With the help of Frank Cook, an African-American who lived close by in the Bell Mountain District, Elmore dug a well and struck water at 101.2 feet. He then constructed a windmill. In 1917, about the time of Elmore's 70th birthday, the well was deepened and a new pumping plant installed.
The wells in this area were measured for an engineering study in 1917, and the Nation well had water standing at 108 feet below the surface. George Holbrook had the shallowest ground water in the immediate vicinity, the water standing at 72.8 feet in one of his wells, and at 80.0 in another. This was the purest, sweetest water that many people had ever tasted, and when Apple Valley Ranchos started decades later, people were still praising the water.
Unfortunately it was all too common to have problems with wells: they silted in, or the water table dropped, or any number of technical difficulties could arise. The Corwins had to dig a new well in 1920, this time going clear down to 150 feet. Another new pumping plant was required, and even a new windmill. The original windmill had "poked its nose into the ground on July 1st, making a complete wreck of itself." Elmore amazed the community when he continued through the years to scamper up the steep ladder of the windmill, even at the age of 90, to grease and adjust it.

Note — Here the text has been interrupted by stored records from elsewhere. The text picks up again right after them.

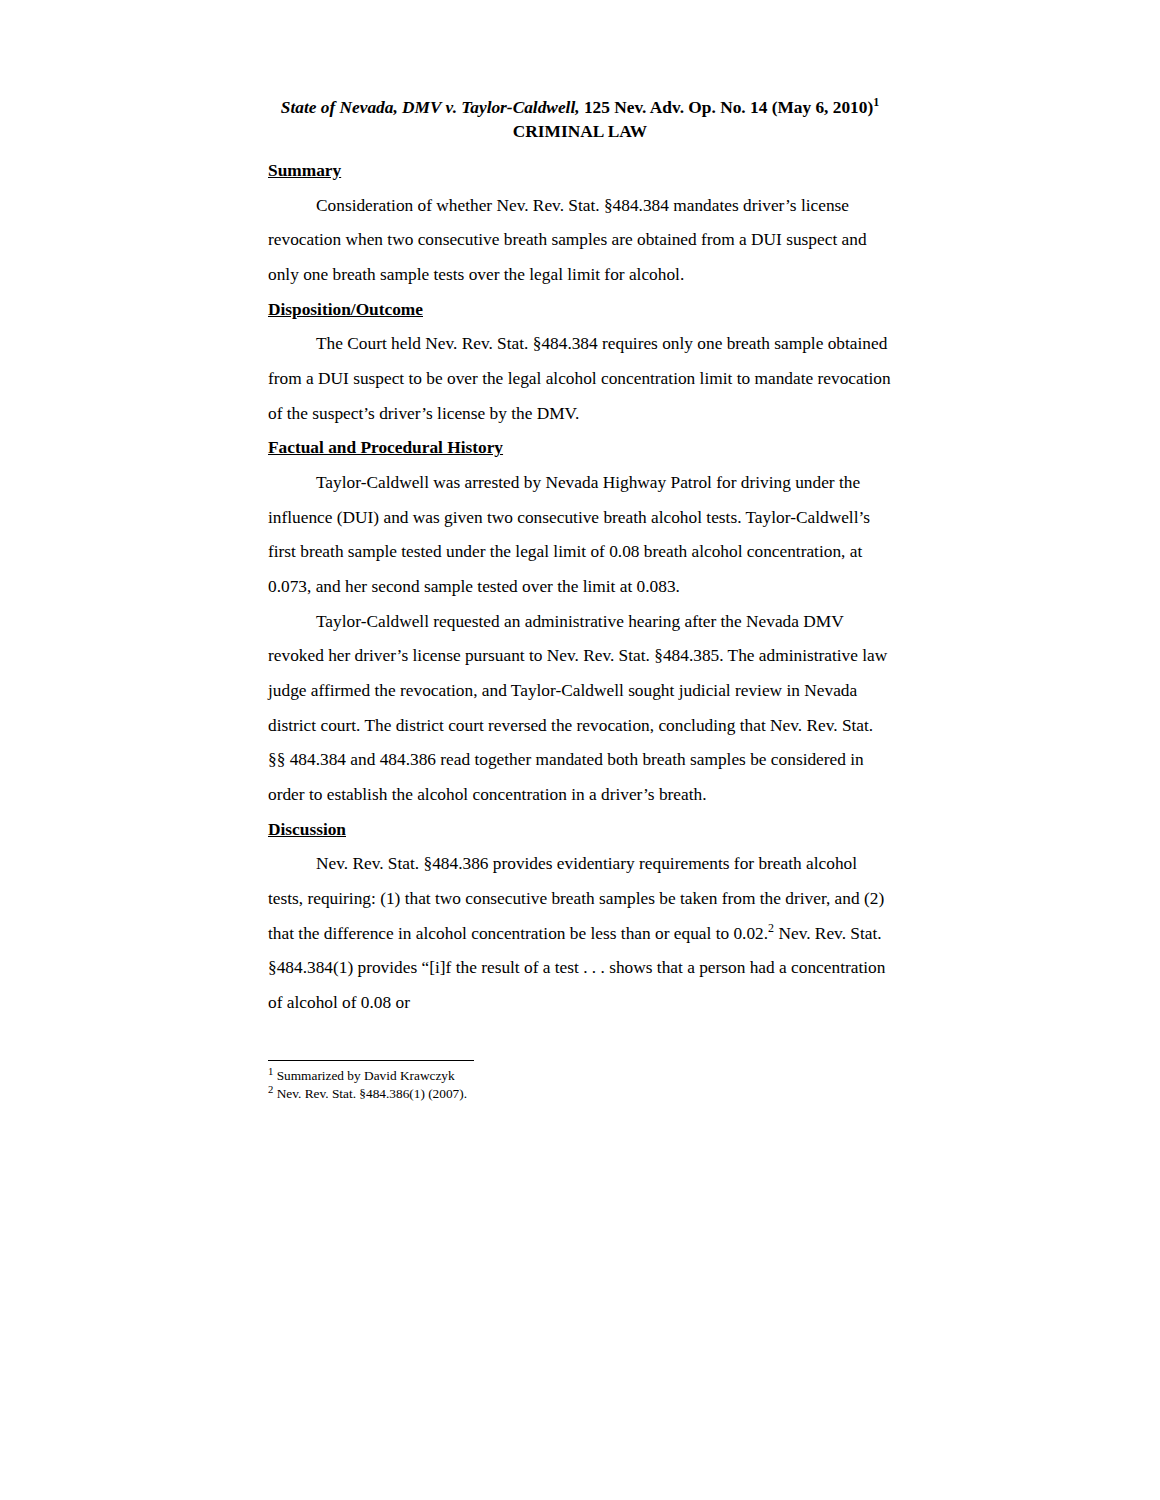State of Nevada, DMV v. Taylor-Caldwell, 125 Nev. Adv. Op. No. 14 (May 6, 2010)1
CRIMINAL LAW
Summary
Consideration of whether Nev. Rev. Stat. §484.384 mandates driver’s license revocation when two consecutive breath samples are obtained from a DUI suspect and only one breath sample tests over the legal limit for alcohol.
Disposition/Outcome
The Court held Nev. Rev. Stat. §484.384 requires only one breath sample obtained from a DUI suspect to be over the legal alcohol concentration limit to mandate revocation of the suspect’s driver’s license by the DMV.
Factual and Procedural History
Taylor-Caldwell was arrested by Nevada Highway Patrol for driving under the influence (DUI) and was given two consecutive breath alcohol tests. Taylor-Caldwell’s first breath sample tested under the legal limit of 0.08 breath alcohol concentration, at 0.073, and her second sample tested over the limit at 0.083.
Taylor-Caldwell requested an administrative hearing after the Nevada DMV revoked her driver’s license pursuant to Nev. Rev. Stat. §484.385. The administrative law judge affirmed the revocation, and Taylor-Caldwell sought judicial review in Nevada district court. The district court reversed the revocation, concluding that Nev. Rev. Stat. §§ 484.384 and 484.386 read together mandated both breath samples be considered in order to establish the alcohol concentration in a driver’s breath.
Discussion
Nev. Rev. Stat. §484.386 provides evidentiary requirements for breath alcohol tests, requiring: (1) that two consecutive breath samples be taken from the driver, and (2) that the difference in alcohol concentration be less than or equal to 0.02.2 Nev. Rev. Stat. §484.384(1) provides “[i]f the result of a test . . . shows that a person had a concentration of alcohol of 0.08 or
1 Summarized by David Krawczyk
2 Nev. Rev. Stat. §484.386(1) (2007).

Five years later the well had to be deepened again, but this was when additional land was brought under cultivation. The irrigation pump on the well was powered by an engine that ran a fuel oil called distillate. The ranchers ordered the fuel in barrels, which were shipped by rail to the depot, and then hauled to the ranches by horse-drawn wagons.
Water was not the only thing in the ground that interested Elmore. He had written the Land Office in January 1911 with several inquiries, primarily regarding mining claim rights versus homesteader rights. One question reads, "Can an association of eight people enter or locate a 160 acre placer claim upon which an individual claim of 20 acres had been previously located and dispossess said individual claimant."
He also asked, "Should mineral or oil be discovered on a person's homestead or desert claim prior to the obtaining of a patent thereto, would a placer claim to said lands take precedence and dispossess said agricultural entryman. If so would the person so dispossessed lose his homestead rights?"
The nature of these questions reveals that Elmore, like many of those who came to the desert before him, was taken with the idea of striking it rich with a mineral discovery. The Land Office counsel responded by sending a copy of Mining Laws and Regulations with appropriate sections marked, and with references to various legal cases on the question of location of placer claims.
The final sentence was particularly sobering: "You are further advised that if a homestead or desert land entry is found to contain a valuable mineral [including oil] deposit prior to final entry, [it] must be canceled...." Whatever Elmore and his seven companions were up to, that statement must have given them pause.